Tax Day 2016: Charts to Explain our Tax System

Today is Tax Day! Our partners at Fix the Debt have republished their annual chartbook to explain federal taxes – including who pays them, what they pay for, and how they are collected. In addition, they look at the $1 trillion plus amount of tax expenditures in the tax code and how the revenue raised fits into the federal budget. We've highlighted a few of the charts below.

Where Tax Dollars Went In 2015
The taxpayer receipt for 2015 shows that a majority of tax dollars go towards Medicare, Social Security, and defense/military benefits. Relatively few tax dollars fund programs like foreign aid and natural resource protection. Notably, for every $100 paid in taxes, more than $6 goes towards the interest payments on the debt, making it the fourth-largest area of the budget. Because the government is running a deficit, federal taxes don’t cover all spending; taxpayers would have needed to pay an extra $13 for every $100 they spent in taxes to cover it all.
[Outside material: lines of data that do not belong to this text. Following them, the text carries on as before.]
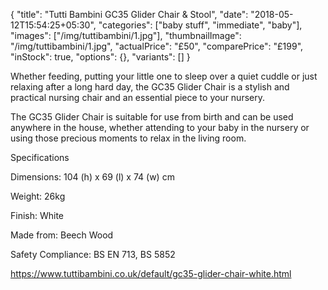 {
    "title": "Tutti Bambini GC35 Glider Chair & Stool",
    "date": "2018-05-12T15:54:25+05:30",
    "categories": ["baby stuff", "immediate", "baby"],
    "images": ["/img/tuttibambini/1.jpg"],
    "thumbnailImage": "/img/tuttibambini/1.jpg",
    "actualPrice": "£50",
    "comparePrice": "£199",
    "inStock": true,
    "options": {},
    "variants": []
}

Whether feeding, putting your little one to sleep over a quiet cuddle or just relaxing after a long hard day, the GC35 Glider Chair is a stylish and practical nursing chair and an essential piece to your nursery.

The GC35 Glider Chair is suitable for use from birth and can be used anywhere in the house, whether attending to your baby in the nursery or using those precious moments to relax in the living room.

Specifications

Dimensions: 104 (h) x 69 (l) x 74 (w) cm

Weight: 26kg

Finish: White 

Made from: Beech Wood

Safety Compliance: BS EN 713, BS 5852


https://www.tuttibambini.co.uk/default/gc35-glider-chair-white.html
Where Does The Federal Government’s Money Come From?
The federal government collects most of its funds from individual income tax, payroll tax, and deficit financing. Individual income taxes and payroll taxes will cover 70 percent of this spending while 14 percent is deficit-financed. In the coming years, the government will increasingly rely on deficits unless our fiscal course is changed.

Who Pays Federal Taxes?
The top 20 percent of households pay almost 70 percent of federal taxes, with the top 1 percent of earners paying nearly one-quarter. This reflects both the distribution of income and the progressive nature of the current tax code: in 2011, households in the top income quintile received 52 percent of before-tax income and paid about 69 percent of federal taxes, while households in the bottom quintile received 5 percent of before-tax income and paid 0.6 percent of taxes.

Tax Breaks Have Grown Over Time
The size of “tax expenditures” – the various deductions, credits, exclusions and other tax breaks in the current code – has grown over time, and is now twice as much as after lawmakers last reformed the tax code in 1986, after adjusting for inflation.

Many of these tax expenditures are similar to government spending programs. This leads some tax experts to refer to tax expenditures as “spending through the tax code” that obscures the true size of government. If individual and corporate tax expenditures were counted as ordinary spending, they collectively would comprise 25 percent of the federal budget.

Revenues Don’t Cover Spending
Historically, revenues have averaged at 17.4 percent of GDP, while spending has averaged at 20.2
percent of GDP. Under current law, spending is expected to grow from 21.1 percent of GDP in 2016 to 23.1 percent by 2026, which is much higher than its historical average. Government will still have to rely heavily on deficit financing to meet its current spending obligations.  On the other side, revenues are expected to remain virtually flat at around 18 percent of GDP.

 

Now that we've paid our taxes, it is worth remembering the basic facts about our current income tax system. And as lawmakers consider whether to overhaul the current tax code, it is important to recognize the tough choices and trade-offs inherent in tax reform.